In add(), every span that pushes a bucket past MAX_BEFORE_FLUSH or MAX_BYTES_BEFORE_FLUSH enqueues span.trace_id onto the unbounded _flush_queue (default maxsize=0). For a hot trace producing many spans before the flusher wakes, the same trace_id is appended repeatedly. After the bucket is flushed, the queue still contains the stale duplicates, which the flusher will dequeue and call _flush(trace_id=...) on—each one re-acquires the lock and no-ops, but the queue itself can accumulate without bound under load. The author's own # XXX remove trace_id from queue comment in _flush confirms this is a known gap. Under sustained high span throughput on a single trace this is an O(n) memory leak in the flush queue that lives until process exit.
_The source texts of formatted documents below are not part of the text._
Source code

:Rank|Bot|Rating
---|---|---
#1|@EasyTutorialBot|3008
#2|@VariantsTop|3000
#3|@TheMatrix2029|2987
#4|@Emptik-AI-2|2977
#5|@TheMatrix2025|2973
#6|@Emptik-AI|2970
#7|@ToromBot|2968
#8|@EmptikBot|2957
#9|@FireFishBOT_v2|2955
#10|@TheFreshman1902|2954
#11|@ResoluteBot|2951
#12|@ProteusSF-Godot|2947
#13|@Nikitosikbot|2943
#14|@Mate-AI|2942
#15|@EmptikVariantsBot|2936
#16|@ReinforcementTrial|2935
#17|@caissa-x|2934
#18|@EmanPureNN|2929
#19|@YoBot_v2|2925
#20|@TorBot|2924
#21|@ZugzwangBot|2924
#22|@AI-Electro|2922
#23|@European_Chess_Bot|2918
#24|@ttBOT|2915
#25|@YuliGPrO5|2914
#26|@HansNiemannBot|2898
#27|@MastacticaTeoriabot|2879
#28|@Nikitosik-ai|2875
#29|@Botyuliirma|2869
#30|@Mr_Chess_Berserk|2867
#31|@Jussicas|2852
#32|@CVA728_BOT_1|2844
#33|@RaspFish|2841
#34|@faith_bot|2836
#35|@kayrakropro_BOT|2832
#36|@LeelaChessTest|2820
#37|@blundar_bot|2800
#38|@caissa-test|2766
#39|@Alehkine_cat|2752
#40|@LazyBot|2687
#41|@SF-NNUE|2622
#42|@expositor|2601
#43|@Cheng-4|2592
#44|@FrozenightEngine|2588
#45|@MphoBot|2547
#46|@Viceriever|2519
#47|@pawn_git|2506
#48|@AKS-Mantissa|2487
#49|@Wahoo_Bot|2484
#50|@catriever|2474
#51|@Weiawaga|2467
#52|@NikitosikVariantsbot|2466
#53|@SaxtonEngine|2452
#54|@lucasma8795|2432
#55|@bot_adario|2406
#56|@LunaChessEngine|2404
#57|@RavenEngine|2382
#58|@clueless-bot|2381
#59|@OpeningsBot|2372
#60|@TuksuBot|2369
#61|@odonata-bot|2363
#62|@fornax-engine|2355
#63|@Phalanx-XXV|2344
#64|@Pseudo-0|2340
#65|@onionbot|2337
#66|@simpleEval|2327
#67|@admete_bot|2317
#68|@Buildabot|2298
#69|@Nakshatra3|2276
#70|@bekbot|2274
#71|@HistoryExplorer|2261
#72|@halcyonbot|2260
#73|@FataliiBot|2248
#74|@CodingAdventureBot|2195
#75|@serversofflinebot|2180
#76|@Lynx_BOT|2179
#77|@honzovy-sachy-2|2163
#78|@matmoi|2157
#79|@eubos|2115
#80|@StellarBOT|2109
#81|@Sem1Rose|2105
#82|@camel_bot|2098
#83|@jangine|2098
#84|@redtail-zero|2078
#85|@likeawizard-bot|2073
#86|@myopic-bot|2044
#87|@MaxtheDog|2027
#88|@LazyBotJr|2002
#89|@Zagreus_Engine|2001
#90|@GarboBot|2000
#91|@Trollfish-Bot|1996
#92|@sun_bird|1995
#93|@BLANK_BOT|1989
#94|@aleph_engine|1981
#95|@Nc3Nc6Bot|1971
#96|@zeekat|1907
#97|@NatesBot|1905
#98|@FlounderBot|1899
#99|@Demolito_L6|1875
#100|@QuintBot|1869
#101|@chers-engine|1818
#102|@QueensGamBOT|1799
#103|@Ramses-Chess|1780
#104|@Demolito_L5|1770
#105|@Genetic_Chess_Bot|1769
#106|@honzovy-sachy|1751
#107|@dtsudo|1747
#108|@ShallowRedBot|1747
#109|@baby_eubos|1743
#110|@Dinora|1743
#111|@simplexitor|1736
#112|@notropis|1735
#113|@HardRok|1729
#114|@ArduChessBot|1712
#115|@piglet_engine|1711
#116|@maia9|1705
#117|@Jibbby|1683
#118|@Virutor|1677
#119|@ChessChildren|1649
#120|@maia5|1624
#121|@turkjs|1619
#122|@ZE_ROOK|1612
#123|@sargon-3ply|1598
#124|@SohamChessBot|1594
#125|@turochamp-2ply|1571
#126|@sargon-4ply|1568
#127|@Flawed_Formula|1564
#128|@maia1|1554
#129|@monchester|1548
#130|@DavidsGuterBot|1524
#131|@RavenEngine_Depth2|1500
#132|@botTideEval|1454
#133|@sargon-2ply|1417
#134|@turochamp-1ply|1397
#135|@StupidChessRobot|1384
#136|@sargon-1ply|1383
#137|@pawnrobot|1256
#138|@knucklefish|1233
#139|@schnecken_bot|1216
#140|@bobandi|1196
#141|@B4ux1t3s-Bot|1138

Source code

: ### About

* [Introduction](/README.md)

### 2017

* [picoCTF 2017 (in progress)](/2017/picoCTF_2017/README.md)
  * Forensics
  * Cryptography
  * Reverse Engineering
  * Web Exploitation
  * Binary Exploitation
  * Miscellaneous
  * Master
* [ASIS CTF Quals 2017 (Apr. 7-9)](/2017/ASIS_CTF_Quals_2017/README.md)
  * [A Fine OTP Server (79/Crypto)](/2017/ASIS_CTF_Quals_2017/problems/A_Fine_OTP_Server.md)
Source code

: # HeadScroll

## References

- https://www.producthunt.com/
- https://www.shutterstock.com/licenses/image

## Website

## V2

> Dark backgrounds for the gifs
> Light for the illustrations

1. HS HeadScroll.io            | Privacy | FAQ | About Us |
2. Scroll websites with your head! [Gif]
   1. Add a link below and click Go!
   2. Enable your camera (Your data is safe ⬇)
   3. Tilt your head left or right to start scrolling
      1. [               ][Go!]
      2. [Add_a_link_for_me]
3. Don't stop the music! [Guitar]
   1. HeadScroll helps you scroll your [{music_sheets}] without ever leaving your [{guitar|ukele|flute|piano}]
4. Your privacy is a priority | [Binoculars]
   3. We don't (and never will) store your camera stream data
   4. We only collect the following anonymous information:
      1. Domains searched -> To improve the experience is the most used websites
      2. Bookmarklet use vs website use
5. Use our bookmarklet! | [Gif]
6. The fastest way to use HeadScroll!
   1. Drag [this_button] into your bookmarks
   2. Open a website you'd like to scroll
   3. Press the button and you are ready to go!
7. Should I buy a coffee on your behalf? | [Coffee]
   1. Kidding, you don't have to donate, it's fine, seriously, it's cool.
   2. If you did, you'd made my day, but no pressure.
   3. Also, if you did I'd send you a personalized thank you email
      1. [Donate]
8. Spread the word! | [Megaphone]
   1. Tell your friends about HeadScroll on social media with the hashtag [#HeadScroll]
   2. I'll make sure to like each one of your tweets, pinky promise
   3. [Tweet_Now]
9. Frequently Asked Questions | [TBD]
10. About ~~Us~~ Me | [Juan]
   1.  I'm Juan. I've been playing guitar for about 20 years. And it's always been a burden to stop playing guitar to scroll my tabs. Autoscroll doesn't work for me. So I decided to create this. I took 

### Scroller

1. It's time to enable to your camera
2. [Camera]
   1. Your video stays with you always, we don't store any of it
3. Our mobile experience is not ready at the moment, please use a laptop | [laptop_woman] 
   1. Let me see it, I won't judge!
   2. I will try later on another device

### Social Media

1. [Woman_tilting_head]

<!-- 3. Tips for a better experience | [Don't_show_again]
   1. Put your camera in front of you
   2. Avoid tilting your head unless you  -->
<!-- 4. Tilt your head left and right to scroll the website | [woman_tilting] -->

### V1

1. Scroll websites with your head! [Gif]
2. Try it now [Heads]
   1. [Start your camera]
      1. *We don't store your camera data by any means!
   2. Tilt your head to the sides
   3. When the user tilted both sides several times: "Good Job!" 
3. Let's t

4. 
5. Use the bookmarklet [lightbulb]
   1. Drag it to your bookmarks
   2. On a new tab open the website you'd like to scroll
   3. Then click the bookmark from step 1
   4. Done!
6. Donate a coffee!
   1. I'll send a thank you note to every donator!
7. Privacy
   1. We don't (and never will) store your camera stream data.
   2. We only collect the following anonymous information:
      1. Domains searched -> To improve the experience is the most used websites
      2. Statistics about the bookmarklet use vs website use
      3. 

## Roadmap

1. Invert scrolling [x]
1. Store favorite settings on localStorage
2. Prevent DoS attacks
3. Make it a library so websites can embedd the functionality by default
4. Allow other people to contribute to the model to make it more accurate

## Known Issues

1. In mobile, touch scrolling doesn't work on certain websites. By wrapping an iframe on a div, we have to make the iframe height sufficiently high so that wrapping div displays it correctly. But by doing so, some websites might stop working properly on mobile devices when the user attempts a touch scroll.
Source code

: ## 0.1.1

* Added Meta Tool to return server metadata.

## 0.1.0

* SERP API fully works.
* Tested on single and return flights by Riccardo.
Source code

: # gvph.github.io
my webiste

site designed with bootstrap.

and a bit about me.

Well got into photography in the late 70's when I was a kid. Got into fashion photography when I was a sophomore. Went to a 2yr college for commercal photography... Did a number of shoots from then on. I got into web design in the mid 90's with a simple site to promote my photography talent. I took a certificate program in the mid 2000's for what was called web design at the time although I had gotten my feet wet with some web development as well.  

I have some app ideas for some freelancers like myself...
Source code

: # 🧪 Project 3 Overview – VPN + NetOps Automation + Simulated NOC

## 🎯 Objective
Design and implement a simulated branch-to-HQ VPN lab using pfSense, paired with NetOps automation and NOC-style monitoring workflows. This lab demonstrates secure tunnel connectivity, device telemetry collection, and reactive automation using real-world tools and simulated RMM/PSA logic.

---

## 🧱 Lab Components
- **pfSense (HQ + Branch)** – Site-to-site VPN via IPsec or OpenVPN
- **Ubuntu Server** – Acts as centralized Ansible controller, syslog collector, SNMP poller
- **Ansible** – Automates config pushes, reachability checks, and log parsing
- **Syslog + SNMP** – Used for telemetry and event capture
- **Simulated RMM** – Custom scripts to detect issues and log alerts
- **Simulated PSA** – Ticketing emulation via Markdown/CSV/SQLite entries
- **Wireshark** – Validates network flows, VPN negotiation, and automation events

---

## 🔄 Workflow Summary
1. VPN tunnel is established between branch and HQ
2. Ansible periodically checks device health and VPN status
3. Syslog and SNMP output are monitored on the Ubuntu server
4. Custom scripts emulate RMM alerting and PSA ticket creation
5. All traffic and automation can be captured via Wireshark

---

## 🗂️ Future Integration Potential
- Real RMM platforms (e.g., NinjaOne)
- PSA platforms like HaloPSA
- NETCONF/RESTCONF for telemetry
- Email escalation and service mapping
kill() sets _running = False, puts None on the queue, and immediately sets self._flusher = None. There is no self._flusher.join() to wait for the flusher to drain remaining buckets. While the base-class behavior was similar, the new code relies on the queued None triggering a full _flush() in the loop; if the interpreter is shutting down at the same time, the daemon thread can be killed before that flush completes, dropping spans. This is a backwards-compatibility-preserving change rather than a regression, but worth confirming against the test in test_span_buffer.py.